Bugün de milletvekillerinin önüne kendisinin belirlediği 3 isim koyacak. Bu isimlerin CHP'nin Grup Başkanvekilleri olarak onaylanması istenecek. Başkalarının aday olarak ortaya çıkmaları da önlenecek. "Yeni CHP"de, milletvekillerinin sadece konuşma ve fikirlerini söyleme özgürlüklerinin önüne set çekilmiyor. Kılıçdaroğlu'nun "Yeni CHP"sinde milletvekillerinin seçme ve seçilme hakları da yok! 
***
Dün, TBMM'de eski Ulaştırma Bakanı Binali Yıldırım'la sohbet ettim...

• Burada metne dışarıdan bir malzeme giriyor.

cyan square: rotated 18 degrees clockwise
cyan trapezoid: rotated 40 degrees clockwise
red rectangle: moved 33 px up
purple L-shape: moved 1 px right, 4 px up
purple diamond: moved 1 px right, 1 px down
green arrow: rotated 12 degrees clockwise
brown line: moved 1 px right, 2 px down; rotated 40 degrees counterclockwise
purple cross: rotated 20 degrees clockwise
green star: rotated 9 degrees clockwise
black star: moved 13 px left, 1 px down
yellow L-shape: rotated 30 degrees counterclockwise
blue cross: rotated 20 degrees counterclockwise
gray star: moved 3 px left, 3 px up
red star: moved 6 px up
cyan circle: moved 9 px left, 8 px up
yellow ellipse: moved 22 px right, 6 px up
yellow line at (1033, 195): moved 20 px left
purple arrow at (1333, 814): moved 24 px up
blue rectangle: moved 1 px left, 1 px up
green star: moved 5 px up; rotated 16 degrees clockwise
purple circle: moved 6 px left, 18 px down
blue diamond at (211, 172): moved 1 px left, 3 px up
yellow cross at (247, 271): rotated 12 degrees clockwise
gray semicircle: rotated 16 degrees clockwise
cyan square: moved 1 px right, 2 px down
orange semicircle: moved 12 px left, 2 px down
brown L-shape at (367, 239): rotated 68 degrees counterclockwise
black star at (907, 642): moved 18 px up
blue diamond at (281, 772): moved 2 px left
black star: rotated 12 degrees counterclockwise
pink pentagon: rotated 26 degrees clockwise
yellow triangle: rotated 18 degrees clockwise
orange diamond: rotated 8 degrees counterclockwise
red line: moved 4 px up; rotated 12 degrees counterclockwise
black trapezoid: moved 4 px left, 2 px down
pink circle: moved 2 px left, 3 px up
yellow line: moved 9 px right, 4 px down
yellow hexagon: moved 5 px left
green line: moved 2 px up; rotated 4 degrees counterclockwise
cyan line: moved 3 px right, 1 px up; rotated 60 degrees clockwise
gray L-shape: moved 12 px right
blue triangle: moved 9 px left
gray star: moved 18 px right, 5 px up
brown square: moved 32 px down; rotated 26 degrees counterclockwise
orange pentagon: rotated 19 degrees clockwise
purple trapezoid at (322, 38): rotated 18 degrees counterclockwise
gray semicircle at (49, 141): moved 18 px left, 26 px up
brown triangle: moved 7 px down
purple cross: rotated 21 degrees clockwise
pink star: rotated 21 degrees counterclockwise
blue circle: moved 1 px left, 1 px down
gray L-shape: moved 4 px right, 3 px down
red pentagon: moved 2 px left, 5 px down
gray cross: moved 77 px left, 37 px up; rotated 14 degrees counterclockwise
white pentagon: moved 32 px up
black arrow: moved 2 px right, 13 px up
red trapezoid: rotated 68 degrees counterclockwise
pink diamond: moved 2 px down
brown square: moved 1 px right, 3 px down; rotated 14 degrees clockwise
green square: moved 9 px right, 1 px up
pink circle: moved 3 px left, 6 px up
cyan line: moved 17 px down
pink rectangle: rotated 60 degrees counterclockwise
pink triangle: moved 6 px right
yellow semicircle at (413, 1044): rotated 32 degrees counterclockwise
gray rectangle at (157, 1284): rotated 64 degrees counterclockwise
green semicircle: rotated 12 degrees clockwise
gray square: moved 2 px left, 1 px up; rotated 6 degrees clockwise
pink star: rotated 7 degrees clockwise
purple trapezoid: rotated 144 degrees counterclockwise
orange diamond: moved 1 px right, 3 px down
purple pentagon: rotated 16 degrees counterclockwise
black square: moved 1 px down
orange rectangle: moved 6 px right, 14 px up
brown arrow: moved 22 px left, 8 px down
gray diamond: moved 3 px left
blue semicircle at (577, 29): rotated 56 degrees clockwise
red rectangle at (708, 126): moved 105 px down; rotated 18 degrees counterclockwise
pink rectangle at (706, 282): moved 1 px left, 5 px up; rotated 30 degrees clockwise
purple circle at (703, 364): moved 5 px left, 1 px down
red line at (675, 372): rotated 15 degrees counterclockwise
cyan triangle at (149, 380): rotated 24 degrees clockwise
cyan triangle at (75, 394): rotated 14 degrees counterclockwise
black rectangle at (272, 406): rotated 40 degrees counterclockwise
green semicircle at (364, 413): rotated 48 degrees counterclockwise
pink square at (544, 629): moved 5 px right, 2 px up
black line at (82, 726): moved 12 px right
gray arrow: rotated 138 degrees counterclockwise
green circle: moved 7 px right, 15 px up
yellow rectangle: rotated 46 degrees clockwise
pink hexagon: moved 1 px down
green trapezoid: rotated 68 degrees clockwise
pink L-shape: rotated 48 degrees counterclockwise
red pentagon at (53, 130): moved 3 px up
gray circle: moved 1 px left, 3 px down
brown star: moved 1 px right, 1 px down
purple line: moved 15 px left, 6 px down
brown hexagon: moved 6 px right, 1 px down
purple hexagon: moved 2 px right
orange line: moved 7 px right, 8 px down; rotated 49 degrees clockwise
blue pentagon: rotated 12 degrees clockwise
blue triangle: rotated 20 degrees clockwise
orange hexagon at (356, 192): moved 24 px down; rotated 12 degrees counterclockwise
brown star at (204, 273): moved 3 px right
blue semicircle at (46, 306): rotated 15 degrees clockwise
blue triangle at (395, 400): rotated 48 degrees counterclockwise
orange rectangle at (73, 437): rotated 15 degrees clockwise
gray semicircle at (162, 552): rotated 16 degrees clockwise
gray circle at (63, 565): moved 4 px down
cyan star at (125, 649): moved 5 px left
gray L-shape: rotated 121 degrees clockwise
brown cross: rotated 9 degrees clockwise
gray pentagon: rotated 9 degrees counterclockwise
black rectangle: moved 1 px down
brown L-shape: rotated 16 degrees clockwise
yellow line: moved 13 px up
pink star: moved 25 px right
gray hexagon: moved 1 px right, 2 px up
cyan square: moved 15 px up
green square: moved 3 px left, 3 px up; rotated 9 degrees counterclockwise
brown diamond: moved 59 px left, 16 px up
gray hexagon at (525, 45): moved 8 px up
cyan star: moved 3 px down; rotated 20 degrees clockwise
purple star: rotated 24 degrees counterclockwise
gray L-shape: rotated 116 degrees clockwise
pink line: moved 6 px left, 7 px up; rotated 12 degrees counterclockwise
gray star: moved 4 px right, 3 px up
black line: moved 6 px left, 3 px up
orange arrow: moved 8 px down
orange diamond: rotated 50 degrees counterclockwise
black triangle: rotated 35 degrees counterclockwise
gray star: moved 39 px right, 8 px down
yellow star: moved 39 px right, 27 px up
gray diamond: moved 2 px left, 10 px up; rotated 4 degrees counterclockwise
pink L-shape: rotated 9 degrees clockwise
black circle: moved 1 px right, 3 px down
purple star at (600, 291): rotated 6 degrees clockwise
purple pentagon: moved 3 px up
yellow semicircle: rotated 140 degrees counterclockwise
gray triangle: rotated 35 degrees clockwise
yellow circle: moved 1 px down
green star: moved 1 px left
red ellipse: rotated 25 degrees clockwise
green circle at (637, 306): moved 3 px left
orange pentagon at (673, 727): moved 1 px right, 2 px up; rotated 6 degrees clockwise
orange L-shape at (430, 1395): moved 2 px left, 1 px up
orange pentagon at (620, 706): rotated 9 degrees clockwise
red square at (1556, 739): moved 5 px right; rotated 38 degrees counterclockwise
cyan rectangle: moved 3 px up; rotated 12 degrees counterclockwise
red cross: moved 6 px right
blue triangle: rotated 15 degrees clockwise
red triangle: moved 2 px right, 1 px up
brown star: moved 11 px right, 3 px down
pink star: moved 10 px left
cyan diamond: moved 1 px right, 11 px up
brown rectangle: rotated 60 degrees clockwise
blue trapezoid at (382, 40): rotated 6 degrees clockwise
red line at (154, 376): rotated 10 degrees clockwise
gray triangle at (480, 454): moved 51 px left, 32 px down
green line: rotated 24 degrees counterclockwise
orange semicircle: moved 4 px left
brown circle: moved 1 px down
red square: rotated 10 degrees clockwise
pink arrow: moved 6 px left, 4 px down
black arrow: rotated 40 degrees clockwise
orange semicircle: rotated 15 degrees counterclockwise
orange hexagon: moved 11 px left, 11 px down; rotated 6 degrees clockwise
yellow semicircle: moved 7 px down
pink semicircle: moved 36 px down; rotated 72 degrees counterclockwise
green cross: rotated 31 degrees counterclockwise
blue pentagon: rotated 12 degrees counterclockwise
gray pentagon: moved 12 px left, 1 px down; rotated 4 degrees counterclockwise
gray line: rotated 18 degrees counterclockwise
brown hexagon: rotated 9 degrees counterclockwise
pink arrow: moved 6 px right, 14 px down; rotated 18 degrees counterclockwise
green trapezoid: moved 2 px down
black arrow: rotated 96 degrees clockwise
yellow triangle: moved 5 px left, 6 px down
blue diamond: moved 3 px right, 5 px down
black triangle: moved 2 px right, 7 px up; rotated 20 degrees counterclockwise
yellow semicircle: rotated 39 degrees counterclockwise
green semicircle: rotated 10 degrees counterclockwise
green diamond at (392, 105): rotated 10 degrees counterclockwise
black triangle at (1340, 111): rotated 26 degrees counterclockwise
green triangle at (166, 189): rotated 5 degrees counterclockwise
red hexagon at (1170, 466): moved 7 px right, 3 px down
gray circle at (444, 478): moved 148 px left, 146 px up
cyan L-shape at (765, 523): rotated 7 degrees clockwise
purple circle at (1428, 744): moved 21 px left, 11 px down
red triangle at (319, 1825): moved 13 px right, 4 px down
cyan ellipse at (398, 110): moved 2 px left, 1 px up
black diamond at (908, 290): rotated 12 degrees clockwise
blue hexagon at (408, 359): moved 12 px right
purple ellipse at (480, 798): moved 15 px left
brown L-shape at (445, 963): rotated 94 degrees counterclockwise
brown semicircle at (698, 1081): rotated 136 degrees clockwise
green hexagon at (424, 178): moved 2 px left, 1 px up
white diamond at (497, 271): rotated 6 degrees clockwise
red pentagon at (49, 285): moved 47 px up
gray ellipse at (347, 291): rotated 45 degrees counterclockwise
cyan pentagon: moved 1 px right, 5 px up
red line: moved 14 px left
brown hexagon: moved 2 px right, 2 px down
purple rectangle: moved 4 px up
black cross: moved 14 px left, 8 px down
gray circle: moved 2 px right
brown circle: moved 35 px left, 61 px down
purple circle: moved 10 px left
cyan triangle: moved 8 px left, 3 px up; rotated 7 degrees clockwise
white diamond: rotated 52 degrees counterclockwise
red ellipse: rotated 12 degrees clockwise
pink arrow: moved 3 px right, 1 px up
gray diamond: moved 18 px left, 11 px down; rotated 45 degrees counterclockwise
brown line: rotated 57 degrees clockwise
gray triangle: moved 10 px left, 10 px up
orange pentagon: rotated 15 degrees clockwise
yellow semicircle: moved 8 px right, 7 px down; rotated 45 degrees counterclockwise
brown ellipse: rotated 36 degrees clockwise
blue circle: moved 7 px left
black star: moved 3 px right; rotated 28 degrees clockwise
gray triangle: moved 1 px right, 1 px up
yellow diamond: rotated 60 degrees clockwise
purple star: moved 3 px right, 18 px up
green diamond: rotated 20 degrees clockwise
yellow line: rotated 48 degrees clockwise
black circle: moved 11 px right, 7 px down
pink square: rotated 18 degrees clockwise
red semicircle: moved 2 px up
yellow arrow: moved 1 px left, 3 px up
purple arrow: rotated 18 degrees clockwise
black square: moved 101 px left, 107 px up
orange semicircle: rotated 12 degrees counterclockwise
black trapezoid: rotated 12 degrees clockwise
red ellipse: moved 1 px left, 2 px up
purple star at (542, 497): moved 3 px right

CHP'nin "yemin boykotu" ile ilgili olarak "Bunlar Üniversite yıllarını hatırladılar herhalde" dedi:
- O boykotlarda da önemli bir gerekçe olmazdı. Mesela o gün "Yoldaş Yaşar ishal oldu, bugün boykot var" gibi gerekçeler ortaya atılırdı.
Ak Partili Salih Kapusuz ise, Kılıçdaroğlu'nun CHP grup toplantısının basına açık bölümünde yaptığı konuşmayı dinlerken dehşete düştüğünü söyledi:
- Bir yandan hukuktan bahsediyor, diğer taraftan mahkemeleri tehdit ediyor.
Bana göre, Kılıçdaroğlu'nun yaptığı, açıktan işlenen bir anayasa suçudur.
Aslında, bugün bunların yaşanacağı, daha mart ayında belliydi. Sabih Kanadoğlu, CHP'lileri açıktan uyarmıştı. "Ergenekon sanıklarını aday göstererek dokunulmazlık kazandıramazsınız" demişti:
- Mahkemeler, sırf milletvekili seçildiler diye tahliye kararı vermeyebilir.
Aynen Kanadoğlu'nun dediği oldu. Ortada yadırganacak bir durum yok.
Şimdi bir küçük not daha vererek yazıyı tamamlayalım: Arnavutluk'ta Sosyalist Parti aylardır Parlamento'yu boykot ediyor. Ancak, Arnavutluk'ta Parlamento faaliyetleri devam ediyor!